(Stored data entries)
□ □ □ □ □ □ □

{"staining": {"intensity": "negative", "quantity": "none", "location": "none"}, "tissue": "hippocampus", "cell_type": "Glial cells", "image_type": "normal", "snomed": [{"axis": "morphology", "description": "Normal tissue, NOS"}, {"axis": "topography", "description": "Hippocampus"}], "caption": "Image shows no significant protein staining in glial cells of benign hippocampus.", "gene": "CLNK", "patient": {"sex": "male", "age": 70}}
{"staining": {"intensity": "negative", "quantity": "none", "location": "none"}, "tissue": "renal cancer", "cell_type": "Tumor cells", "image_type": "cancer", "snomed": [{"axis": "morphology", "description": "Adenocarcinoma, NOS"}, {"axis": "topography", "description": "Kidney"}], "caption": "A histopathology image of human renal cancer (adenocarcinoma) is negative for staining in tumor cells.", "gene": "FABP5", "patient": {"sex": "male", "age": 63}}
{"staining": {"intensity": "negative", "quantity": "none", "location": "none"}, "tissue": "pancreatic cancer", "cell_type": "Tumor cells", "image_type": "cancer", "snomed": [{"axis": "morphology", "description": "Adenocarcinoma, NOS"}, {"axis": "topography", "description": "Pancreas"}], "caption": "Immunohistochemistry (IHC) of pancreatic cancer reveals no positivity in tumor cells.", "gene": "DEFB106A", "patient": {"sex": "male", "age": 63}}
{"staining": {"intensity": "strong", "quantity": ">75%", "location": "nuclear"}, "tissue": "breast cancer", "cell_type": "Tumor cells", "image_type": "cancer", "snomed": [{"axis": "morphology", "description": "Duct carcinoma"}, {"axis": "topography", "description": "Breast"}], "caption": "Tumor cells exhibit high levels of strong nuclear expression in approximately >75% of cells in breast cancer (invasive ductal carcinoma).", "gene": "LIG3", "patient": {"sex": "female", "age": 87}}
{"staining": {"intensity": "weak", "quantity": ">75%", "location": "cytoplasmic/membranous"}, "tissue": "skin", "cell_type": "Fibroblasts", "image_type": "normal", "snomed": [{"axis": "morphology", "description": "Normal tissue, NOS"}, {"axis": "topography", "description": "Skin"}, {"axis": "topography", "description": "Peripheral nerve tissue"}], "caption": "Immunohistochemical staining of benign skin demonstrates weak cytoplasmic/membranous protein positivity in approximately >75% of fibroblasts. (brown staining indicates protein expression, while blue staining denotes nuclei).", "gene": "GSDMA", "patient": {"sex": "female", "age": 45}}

□ □ □ □ □ □ □

▶ _TASK DESCRIPTION_: Please write out each entry shown above exactly as given.

▶ _RESULT FOR THIS TASK_:
{"staining": {"intensity": "negative", "quantity": "none", "location": "none"}, "tissue": "hippocampus", "cell_type": "Glial cells", "image_type": "normal", "snomed": [{"axis": "morphology", "description": "Normal tissue, NOS"}, {"axis": "topography", "description": "Hippocampus"}], "caption": "Image shows no significant protein staining in glial cells of benign hippocampus.", "gene": "CLNK", "patient": {"sex": "male", "age": 70}}
{"staining": {"intensity": "negative", "quantity": "none", "location": "none"}, "tissue": "renal cancer", "cell_type": "Tumor cells", "image_type": "cancer", "snomed": [{"axis": "morphology", "description": "Adenocarcinoma, NOS"}, {"axis": "topography", "description": "Kidney"}], "caption": "A histopathology image of human renal cancer (adenocarcinoma) is negative for staining in tumor cells.", "gene": "FABP5", "patient": {"sex": "male", "age": 63}}
{"staining": {"intensity": "negative", "quantity": "none", "location": "none"}, "tissue": "pancreatic cancer", "cell_type": "Tumor cells", "image_type": "cancer", "snomed": [{"axis": "morphology", "description": "Adenocarcinoma, NOS"}, {"axis": "topography", "description": "Pancreas"}], "caption": "Immunohistochemistry (IHC) of pancreatic cancer reveals no positivity in tumor cells.", "gene": "DEFB106A", "patient": {"sex": "male", "age": 63}}
{"staining": {"intensity": "strong", "quantity": ">75%", "location": "nuclear"}, "tissue": "breast cancer", "cell_type": "Tumor cells", "image_type": "cancer", "snomed": [{"axis": "morphology", "description": "Duct carcinoma"}, {"axis": "topography", "description": "Breast"}], "caption": "Tumor cells exhibit high levels of strong nuclear expression in approximately >75% of cells in breast cancer (invasive ductal carcinoma).", "gene": "LIG3", "patient": {"sex": "female", "age": 87}}
{"staining": {"intensity": "weak", "quantity": ">75%", "location": "cytoplasmic/membranous"}, "tissue": "skin", "cell_type": "Fibroblasts", "image_type": "normal", "snomed": [{"axis": "morphology", "description": "Normal tissue, NOS"}, {"axis": "topography", "description": "Skin"}, {"axis": "topography", "description": "Peripheral nerve tissue"}], "caption": "Immunohistochemical staining of benign skin demonstrates weak cytoplasmic/membranous protein positivity in approximately >75% of fibroblasts. (brown staining indicates protein expression, while blue staining denotes nuclei).", "gene": "GSDMA", "patient": {"sex": "female", "age": 45}}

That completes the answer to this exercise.